Smallwood rightly notes that mainstream journalism has to come up with some sort of rules or conventions to deal with this. Perhaps it will be easier when the Internet is a business, and journalists who work for Internet businesses will be journalists and bloggers will be anonymous tipsters. But nothing made every sports medium that covers the NFL or Philadelphia football chase this. They could have said, gosh, there's nothing to this, we would have known, we would have gotten a tip, we Cover the Freaking Eagles! But then they would not have driven traffic to their website from obsessed Eagles fans willing to check 40 websites in 40 minutes to see if Permanent Loser Andy was indeed gone. They would have looked noncompetitive by not reacting to idiocy. Yes, we need to consider the source, not the frequency. But to do that, we need to stop thinking that we are competing with everyone in the world. We are competing with people who do what we do to gain the readership of people who want to follow what we do. Those are our customers. Other customers will go to other types of information. With every person having a printing press, it has to be that way. There are too many options to cover every bet. We have to figure out what customers we can get and what they want, and not be worried about the customers we won't get.
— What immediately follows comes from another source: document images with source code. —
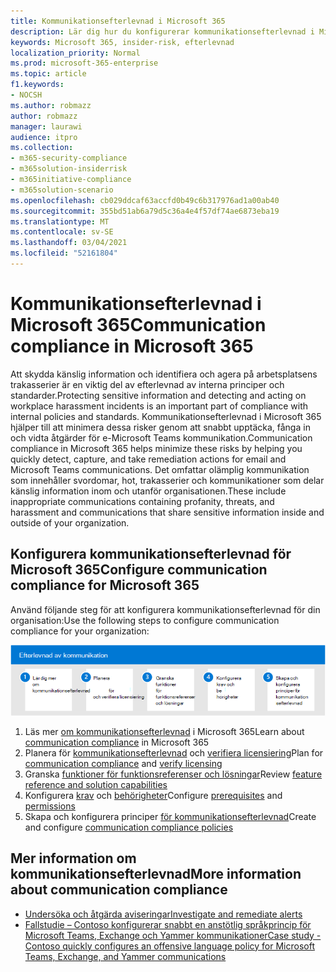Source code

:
 ```yaml
---
title: Kommunikationsefterlevnad i Microsoft 365
description: Lär dig hur du konfigurerar kommunikationsefterlevnad i Microsoft 365.
keywords: Microsoft 365, insider-risk, efterlevnad
localization_priority: Normal
ms.prod: microsoft-365-enterprise
ms.topic: article
f1.keywords:
- NOCSH
ms.author: robmazz
author: robmazz
manager: laurawi
audience: itpro
ms.collection:
- m365-security-compliance
- m365solution-insiderrisk
- m365initiative-compliance
- m365solution-scenario
ms.openlocfilehash: cb029ddcaf63accfd0b49c6b317976ad1a00ab40
ms.sourcegitcommit: 355bd51ab6a79d5c36a4e4f57df74ae6873eba19
ms.translationtype: MT
ms.contentlocale: sv-SE
ms.lasthandoff: 03/04/2021
ms.locfileid: "52161804"
---
```

# <a name="communication-compliance-in-microsoft-365"></a><span data-ttu-id="60905-104">Kommunikationsefterlevnad i Microsoft 365</span><span class="sxs-lookup"><span data-stu-id="60905-104">Communication compliance in Microsoft 365</span></span>

<span data-ttu-id="60905-105">Att skydda känslig information och identifiera och agera på arbetsplatsens trakasserier är en viktig del av efterlevnad av interna principer och standarder.</span><span class="sxs-lookup"><span data-stu-id="60905-105">Protecting sensitive information and detecting and acting on workplace harassment incidents is an important part of compliance with internal policies and standards.</span></span> <span data-ttu-id="60905-106">Kommunikationsefterlevnad i Microsoft 365 hjälper till att minimera dessa risker genom att snabbt upptäcka, fånga in och vidta åtgärder för e-Microsoft Teams kommunikation.</span><span class="sxs-lookup"><span data-stu-id="60905-106">Communication compliance in Microsoft 365 helps minimize these risks by helping you quickly detect, capture, and take remediation actions for email and Microsoft Teams communications.</span></span> <span data-ttu-id="60905-107">Det omfattar olämplig kommunikation som innehåller svordomar, hot, trakasserier och kommunikationer som delar känslig information inom och utanför organisationen.</span><span class="sxs-lookup"><span data-stu-id="60905-107">These include inappropriate communications containing profanity, threats, and harassment and communications that share sensitive information inside and outside of your organization.</span></span>

## <a name="configure-communication-compliance-for-microsoft-365"></a><span data-ttu-id="60905-108">Konfigurera kommunikationsefterlevnad för Microsoft 365</span><span class="sxs-lookup"><span data-stu-id="60905-108">Configure communication compliance for Microsoft 365</span></span>

<span data-ttu-id="60905-109">Använd följande steg för att konfigurera kommunikationsefterlevnad för din organisation:</span><span class="sxs-lookup"><span data-stu-id="60905-109">Use the following steps to configure communication compliance for your organization:</span></span>

![Steg för kommunikationsefterlevnad för Insider-risklösning](../media/ir-solution-cc-steps.png)

1. <span data-ttu-id="60905-111">Läs mer [om kommunikationsefterlevnad](communication-compliance.md) i Microsoft 365</span><span class="sxs-lookup"><span data-stu-id="60905-111">Learn about [communication compliance](communication-compliance.md) in Microsoft 365</span></span>
2. <span data-ttu-id="60905-112">Planera för [kommunikationsefterlevnad](communication-compliance-plan.md) och [verifiera licensiering](communication-compliance-configure.md#subscriptions-and-licensing)</span><span class="sxs-lookup"><span data-stu-id="60905-112">Plan for [communication compliance](communication-compliance-plan.md) and [verify licensing](communication-compliance-configure.md#subscriptions-and-licensing)</span></span>
3. <span data-ttu-id="60905-113">Granska [funktioner för funktionsreferenser och lösningar](communication-compliance-feature-reference.md)</span><span class="sxs-lookup"><span data-stu-id="60905-113">Review [feature reference and solution capabilities](communication-compliance-feature-reference.md)</span></span>
4. <span data-ttu-id="60905-114">Konfigurera [krav](communication-compliance-configure.md#step-2-required-enable-the-audit-log) och [behörigheter](communication-compliance-configure.md#step-1-required-enable-permissions-for-communication-compliance)</span><span class="sxs-lookup"><span data-stu-id="60905-114">Configure [prerequisites](communication-compliance-configure.md#step-2-required-enable-the-audit-log) and [permissions](communication-compliance-configure.md#step-1-required-enable-permissions-for-communication-compliance)</span></span>
5. <span data-ttu-id="60905-115">Skapa och konfigurera principer [för kommunikationsefterlevnad](communication-compliance-configure.md#step-5-required-create-a-communication-compliance-policy)</span><span class="sxs-lookup"><span data-stu-id="60905-115">Create and configure [communication compliance policies](communication-compliance-configure.md#step-5-required-create-a-communication-compliance-policy)</span></span>

## <a name="more-information-about-communication-compliance"></a><span data-ttu-id="60905-116">Mer information om kommunikationsefterlevnad</span><span class="sxs-lookup"><span data-stu-id="60905-116">More information about communication compliance</span></span>

- [<span data-ttu-id="60905-117">Undersöka och åtgärda aviseringar</span><span class="sxs-lookup"><span data-stu-id="60905-117">Investigate and remediate alerts</span></span>](communication-compliance-investigate-remediate.md)
- [<span data-ttu-id="60905-118">Fallstudie – Contoso konfigurerar snabbt en anstötlig språkprincip för Microsoft Teams, Exchange och Yammer kommunikationer</span><span class="sxs-lookup"><span data-stu-id="60905-118">Case study - Contoso quickly configures an offensive language policy for Microsoft Teams, Exchange, and Yammer communications</span></span>](communication-compliance-case-study.md)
Mainstream news media also need to note the blogger's initial response when he posted that the whole thing was not just an unsourced rumor, but an unsourced rumor he heard from someone else, not even someone in the Eagles -- "What Fun." This is like the response of the guy who posted the New York harbor tornado photos from 35 years earlier that sucked in NBC -- that he was just doing it for a hoot to get a rise out of his friends. Katie Couric was doubtless wrong for Tweeting that Hosni Mubarak had resigned, when he had not. (On the other hand, UPI used to do this sort of stuff all the time.) Couric wasn't doing it just to get attention. She thought it was a legitimate story. She would not have posted a photo of a years-ago tornado in New York harbor and said it was new just to get a rise out of her friends. The people who do this may have websites and may occasionally post something of interest and possibly of newsworthiness, but they are not journalists. Be watching this case in New Jersey to see if nonjournalists suddenly are defined as if they were. Again, newspapers shot themselves in the foot on this, on the one hand for First Amendment motives and on the other for Web Economy reasons (if we link to you, it will drive traffic), but in doing so again forgot exactly what they are selling. Smallwood is right. We need as a profession to come up with ways to handle this, and that means seeing ourselves as a profession and not just as the equivalent of anyone with a site.